#### EXERCISE AIM:
Tally the lines below that contain the word "entrenamiento". Only the total should be given.

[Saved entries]
-=-=-

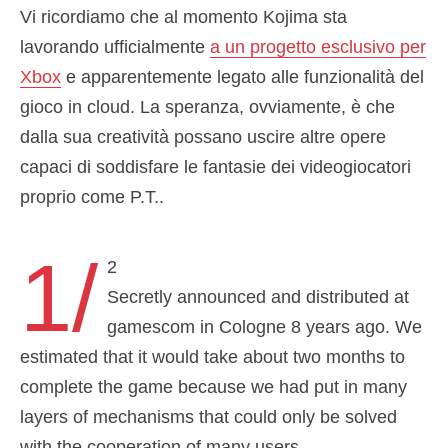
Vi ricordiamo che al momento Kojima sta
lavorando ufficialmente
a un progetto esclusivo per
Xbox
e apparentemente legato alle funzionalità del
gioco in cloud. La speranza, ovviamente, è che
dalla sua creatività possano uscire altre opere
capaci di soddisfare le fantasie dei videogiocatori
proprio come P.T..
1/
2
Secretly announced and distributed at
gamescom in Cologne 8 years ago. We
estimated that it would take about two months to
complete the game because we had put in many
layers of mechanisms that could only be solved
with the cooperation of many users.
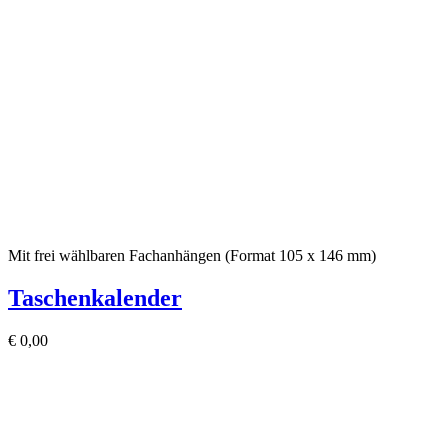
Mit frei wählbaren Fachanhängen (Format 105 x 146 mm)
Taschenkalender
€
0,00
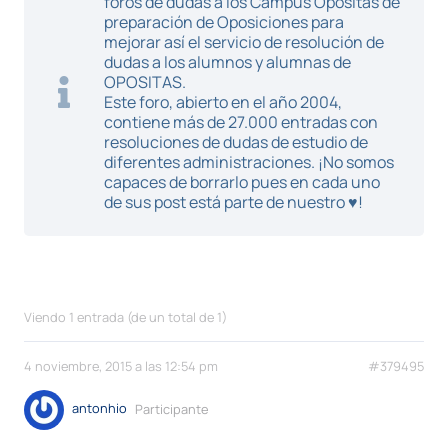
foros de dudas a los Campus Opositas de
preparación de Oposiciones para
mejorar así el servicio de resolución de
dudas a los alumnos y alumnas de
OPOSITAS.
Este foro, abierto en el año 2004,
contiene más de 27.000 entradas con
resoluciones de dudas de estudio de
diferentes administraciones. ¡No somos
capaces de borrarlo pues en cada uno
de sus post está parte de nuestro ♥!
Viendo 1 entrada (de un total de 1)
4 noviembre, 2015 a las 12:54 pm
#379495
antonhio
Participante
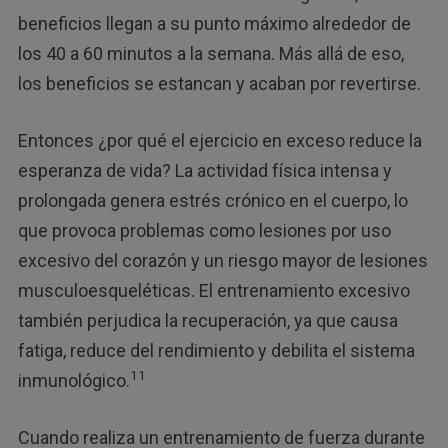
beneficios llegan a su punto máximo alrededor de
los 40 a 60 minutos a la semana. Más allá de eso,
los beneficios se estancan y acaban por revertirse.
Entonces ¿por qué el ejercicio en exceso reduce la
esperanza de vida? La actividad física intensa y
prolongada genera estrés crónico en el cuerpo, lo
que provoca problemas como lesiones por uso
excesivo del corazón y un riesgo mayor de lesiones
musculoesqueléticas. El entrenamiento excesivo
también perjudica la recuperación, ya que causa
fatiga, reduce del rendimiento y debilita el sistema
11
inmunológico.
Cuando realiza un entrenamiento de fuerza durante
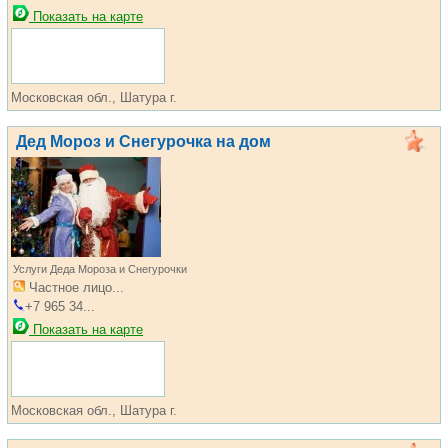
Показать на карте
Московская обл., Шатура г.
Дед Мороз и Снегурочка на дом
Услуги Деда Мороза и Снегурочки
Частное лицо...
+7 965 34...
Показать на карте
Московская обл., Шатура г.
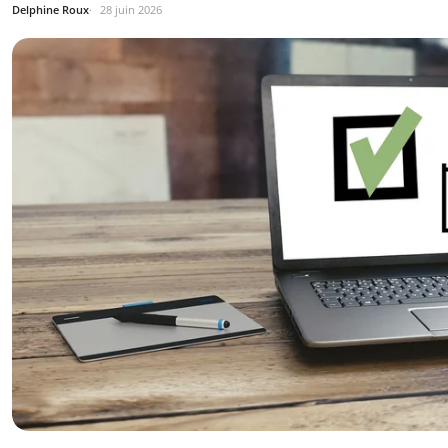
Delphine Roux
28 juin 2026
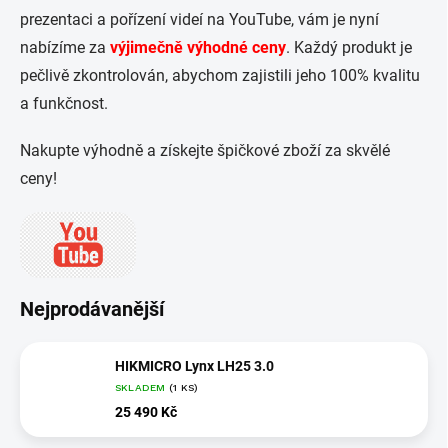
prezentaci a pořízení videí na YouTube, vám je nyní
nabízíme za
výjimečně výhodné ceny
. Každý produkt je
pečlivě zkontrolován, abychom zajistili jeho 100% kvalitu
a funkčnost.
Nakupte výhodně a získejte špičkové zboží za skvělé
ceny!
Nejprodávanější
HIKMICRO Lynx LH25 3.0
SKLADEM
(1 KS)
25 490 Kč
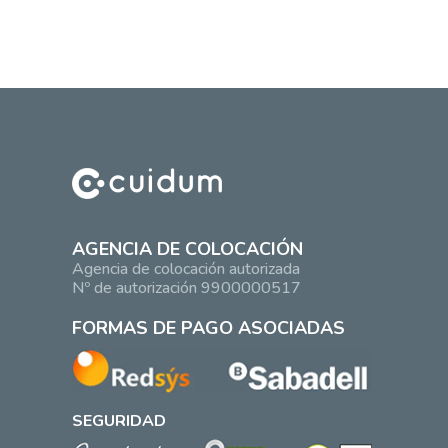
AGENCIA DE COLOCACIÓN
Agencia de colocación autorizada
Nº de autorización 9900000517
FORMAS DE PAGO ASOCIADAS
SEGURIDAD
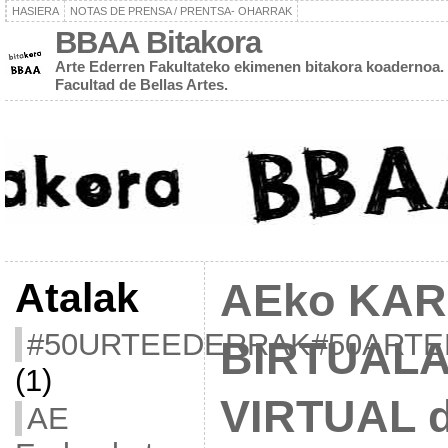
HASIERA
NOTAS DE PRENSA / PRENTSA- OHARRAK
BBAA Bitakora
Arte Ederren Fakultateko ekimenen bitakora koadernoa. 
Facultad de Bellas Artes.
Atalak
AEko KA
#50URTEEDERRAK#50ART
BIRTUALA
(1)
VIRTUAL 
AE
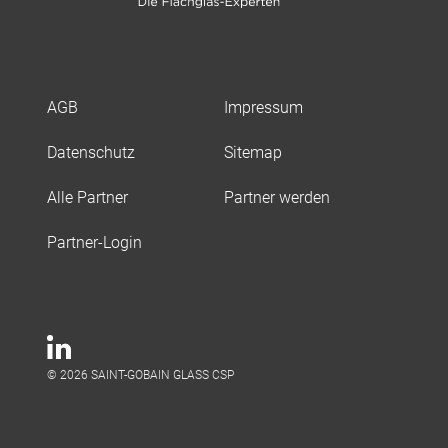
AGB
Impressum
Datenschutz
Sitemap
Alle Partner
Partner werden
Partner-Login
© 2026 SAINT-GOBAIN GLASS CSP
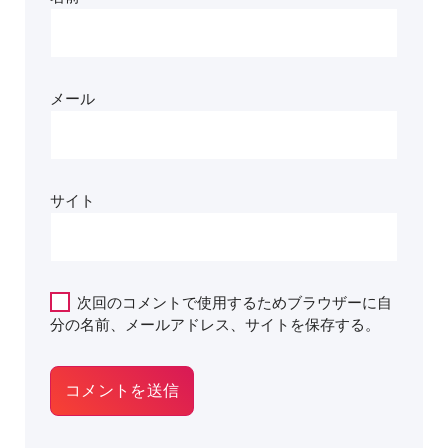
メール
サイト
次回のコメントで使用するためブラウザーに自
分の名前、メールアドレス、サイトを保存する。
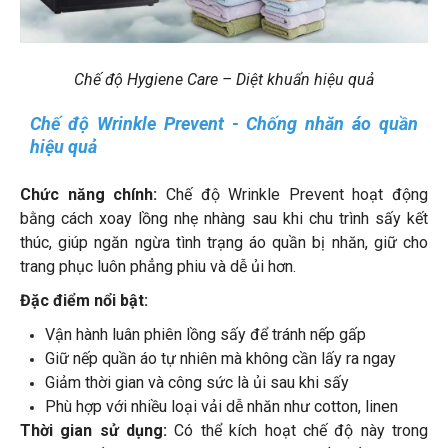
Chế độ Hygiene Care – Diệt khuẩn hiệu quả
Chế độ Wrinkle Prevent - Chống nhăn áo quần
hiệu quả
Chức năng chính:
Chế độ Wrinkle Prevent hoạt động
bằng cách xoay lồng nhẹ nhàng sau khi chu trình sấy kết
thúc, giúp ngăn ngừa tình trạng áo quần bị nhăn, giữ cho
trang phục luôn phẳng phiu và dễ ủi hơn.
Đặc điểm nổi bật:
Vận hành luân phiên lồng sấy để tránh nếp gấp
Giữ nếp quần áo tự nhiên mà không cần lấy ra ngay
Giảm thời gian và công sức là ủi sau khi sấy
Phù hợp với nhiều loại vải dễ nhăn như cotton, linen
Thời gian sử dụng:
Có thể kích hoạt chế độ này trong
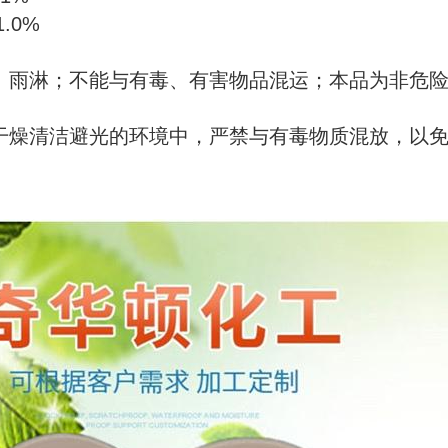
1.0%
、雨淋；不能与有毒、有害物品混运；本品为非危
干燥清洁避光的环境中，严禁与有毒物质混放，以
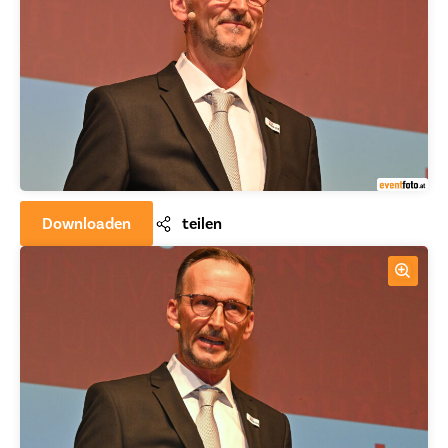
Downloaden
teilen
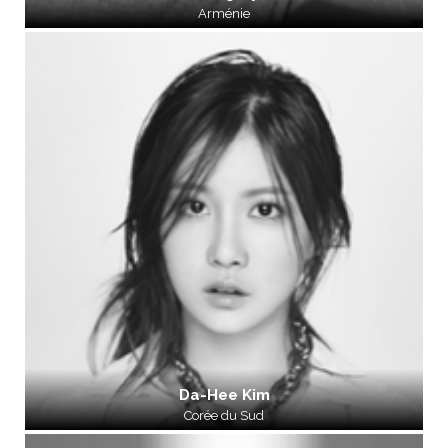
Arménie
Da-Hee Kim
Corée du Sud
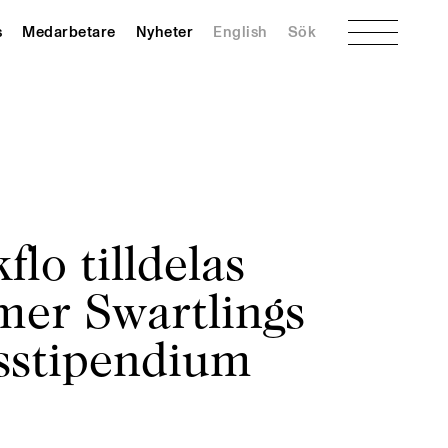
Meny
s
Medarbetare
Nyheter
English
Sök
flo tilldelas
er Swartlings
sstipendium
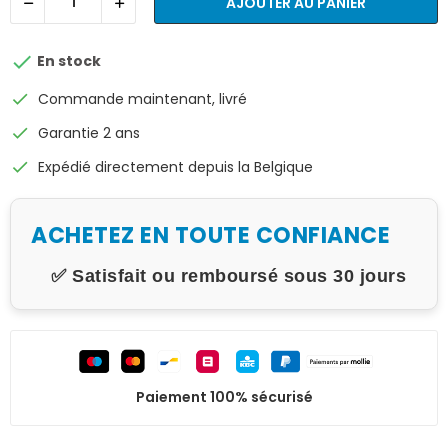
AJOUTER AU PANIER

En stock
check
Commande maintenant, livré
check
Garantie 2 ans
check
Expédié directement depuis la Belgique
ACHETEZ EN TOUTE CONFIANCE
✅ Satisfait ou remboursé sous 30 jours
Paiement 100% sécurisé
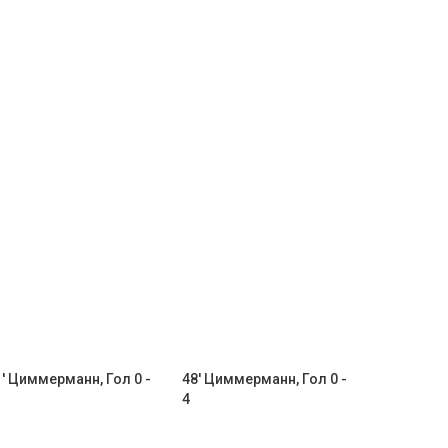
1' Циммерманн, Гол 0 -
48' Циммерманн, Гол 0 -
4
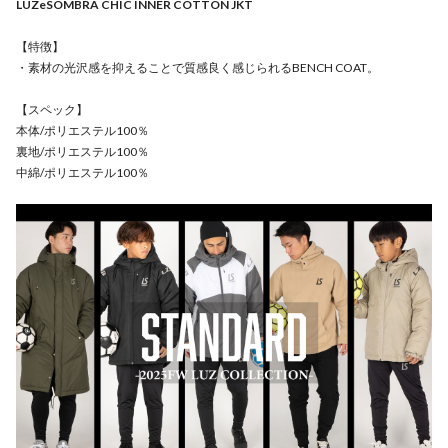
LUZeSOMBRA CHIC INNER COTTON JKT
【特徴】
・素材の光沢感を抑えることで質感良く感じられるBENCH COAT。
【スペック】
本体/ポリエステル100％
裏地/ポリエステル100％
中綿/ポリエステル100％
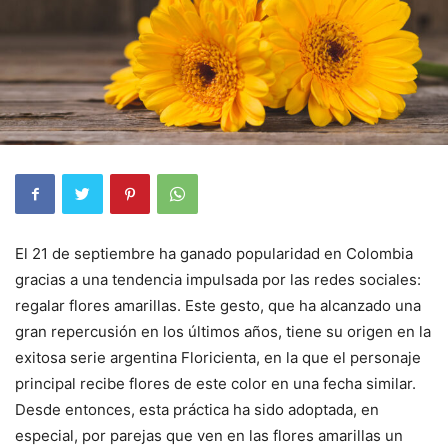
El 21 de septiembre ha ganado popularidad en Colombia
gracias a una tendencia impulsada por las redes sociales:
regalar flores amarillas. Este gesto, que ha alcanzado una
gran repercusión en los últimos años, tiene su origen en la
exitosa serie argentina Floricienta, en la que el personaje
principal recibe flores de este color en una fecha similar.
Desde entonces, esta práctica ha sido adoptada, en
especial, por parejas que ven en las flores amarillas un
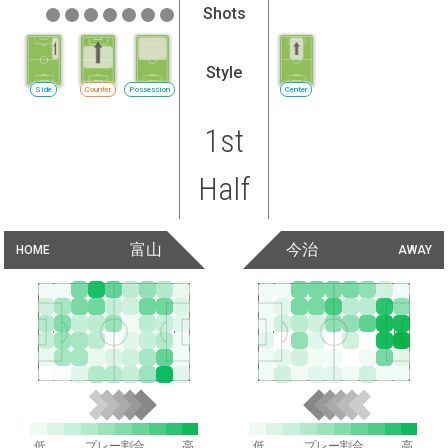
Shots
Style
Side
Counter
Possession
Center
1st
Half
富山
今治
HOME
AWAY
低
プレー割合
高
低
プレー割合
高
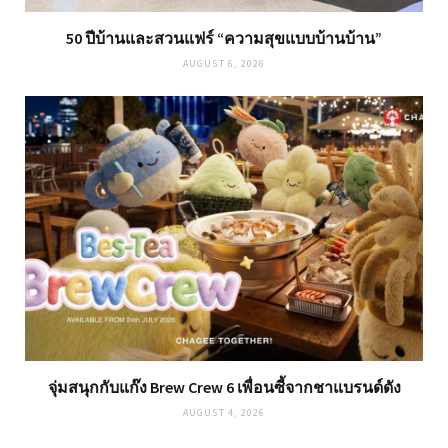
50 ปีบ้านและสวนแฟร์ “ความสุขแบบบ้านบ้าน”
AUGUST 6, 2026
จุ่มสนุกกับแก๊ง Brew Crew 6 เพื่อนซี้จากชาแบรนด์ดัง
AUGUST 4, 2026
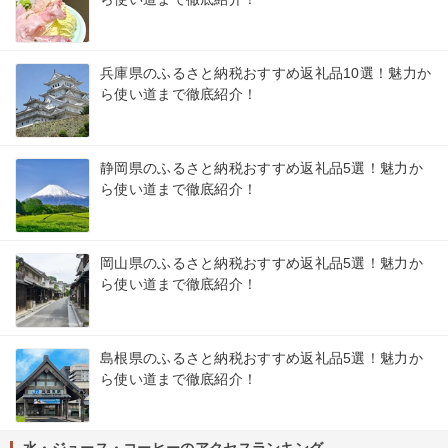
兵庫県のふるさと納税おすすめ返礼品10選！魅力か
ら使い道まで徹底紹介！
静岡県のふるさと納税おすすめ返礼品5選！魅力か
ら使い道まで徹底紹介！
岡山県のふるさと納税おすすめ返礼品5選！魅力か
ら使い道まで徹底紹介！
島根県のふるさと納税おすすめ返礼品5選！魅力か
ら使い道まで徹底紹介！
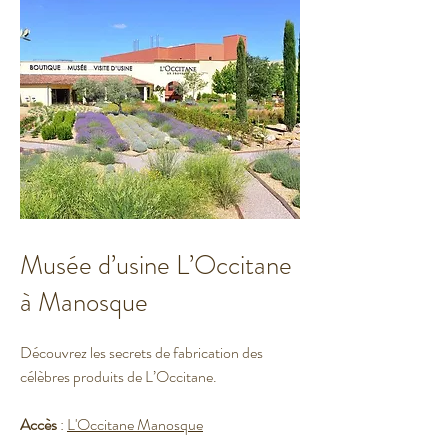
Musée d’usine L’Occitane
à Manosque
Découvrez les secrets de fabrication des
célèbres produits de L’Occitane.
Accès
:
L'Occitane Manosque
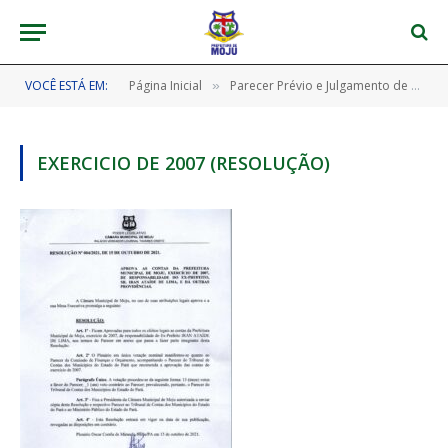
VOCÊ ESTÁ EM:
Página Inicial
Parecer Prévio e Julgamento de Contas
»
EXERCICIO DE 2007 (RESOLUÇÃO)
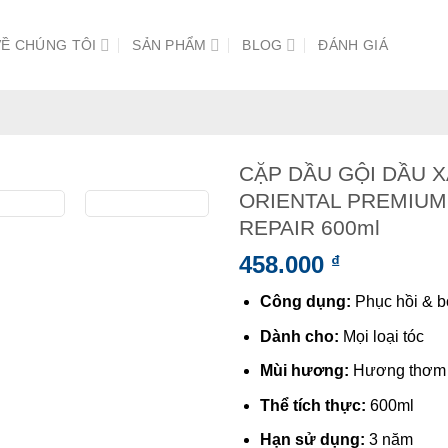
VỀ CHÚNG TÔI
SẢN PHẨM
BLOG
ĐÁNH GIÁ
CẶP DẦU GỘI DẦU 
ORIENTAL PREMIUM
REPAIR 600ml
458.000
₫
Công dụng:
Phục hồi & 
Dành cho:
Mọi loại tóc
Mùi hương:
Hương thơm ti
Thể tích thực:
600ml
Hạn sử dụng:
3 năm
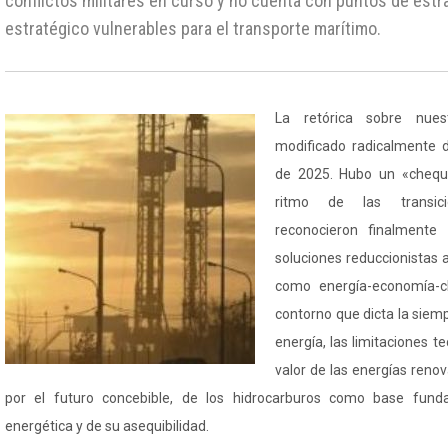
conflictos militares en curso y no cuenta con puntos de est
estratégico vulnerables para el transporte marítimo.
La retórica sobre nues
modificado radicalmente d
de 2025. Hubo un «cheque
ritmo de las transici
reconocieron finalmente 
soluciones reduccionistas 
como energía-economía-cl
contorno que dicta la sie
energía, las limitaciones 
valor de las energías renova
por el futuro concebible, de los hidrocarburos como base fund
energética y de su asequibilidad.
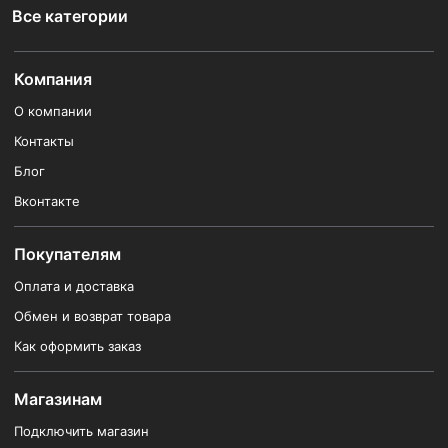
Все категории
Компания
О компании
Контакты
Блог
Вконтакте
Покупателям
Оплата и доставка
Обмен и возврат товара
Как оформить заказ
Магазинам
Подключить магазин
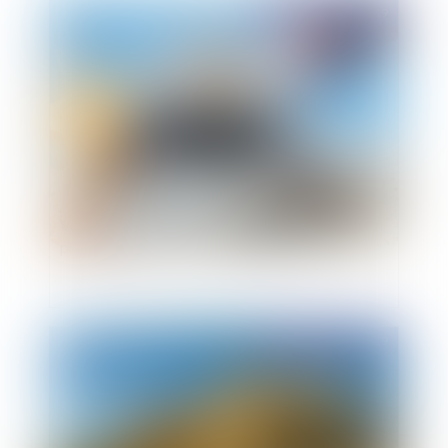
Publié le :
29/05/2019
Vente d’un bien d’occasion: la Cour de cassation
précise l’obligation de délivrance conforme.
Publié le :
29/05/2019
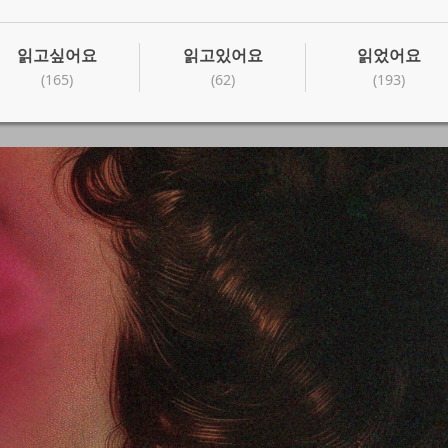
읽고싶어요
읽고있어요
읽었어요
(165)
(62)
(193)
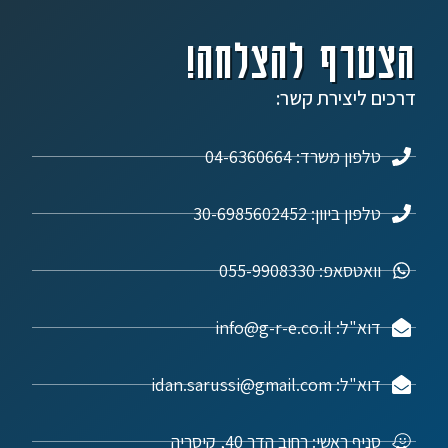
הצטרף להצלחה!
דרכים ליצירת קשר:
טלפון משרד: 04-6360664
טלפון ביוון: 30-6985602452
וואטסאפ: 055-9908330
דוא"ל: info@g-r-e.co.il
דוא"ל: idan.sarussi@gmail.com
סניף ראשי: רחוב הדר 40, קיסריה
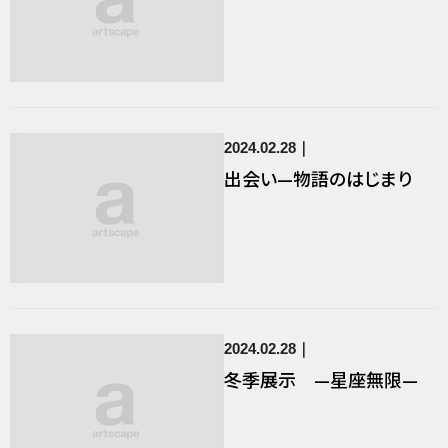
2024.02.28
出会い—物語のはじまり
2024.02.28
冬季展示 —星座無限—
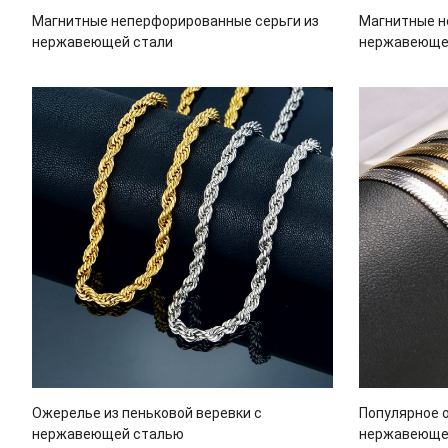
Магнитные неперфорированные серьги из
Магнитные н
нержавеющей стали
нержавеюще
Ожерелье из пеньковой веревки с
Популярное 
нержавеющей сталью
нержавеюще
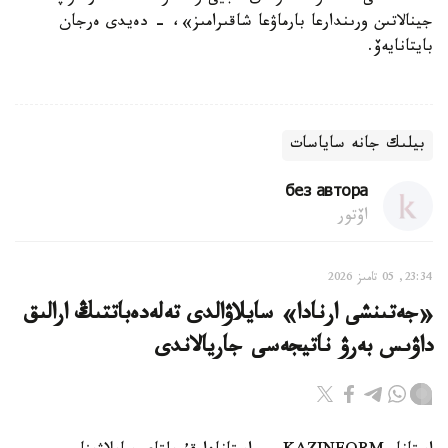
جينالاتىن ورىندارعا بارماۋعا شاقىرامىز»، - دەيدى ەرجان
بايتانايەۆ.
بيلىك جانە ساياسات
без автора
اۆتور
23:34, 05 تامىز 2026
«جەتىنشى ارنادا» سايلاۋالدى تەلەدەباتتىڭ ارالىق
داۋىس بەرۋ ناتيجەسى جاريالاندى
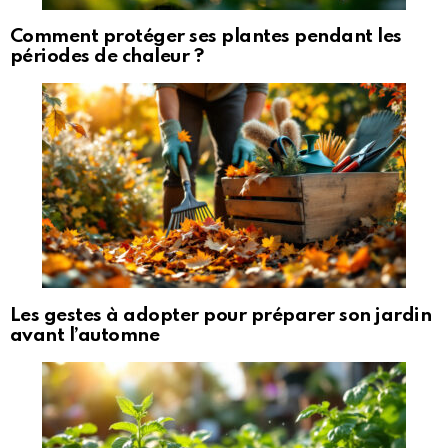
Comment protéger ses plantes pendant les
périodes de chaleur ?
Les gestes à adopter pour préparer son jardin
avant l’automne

-=-=-

#### EXERCISE ANSWER:
2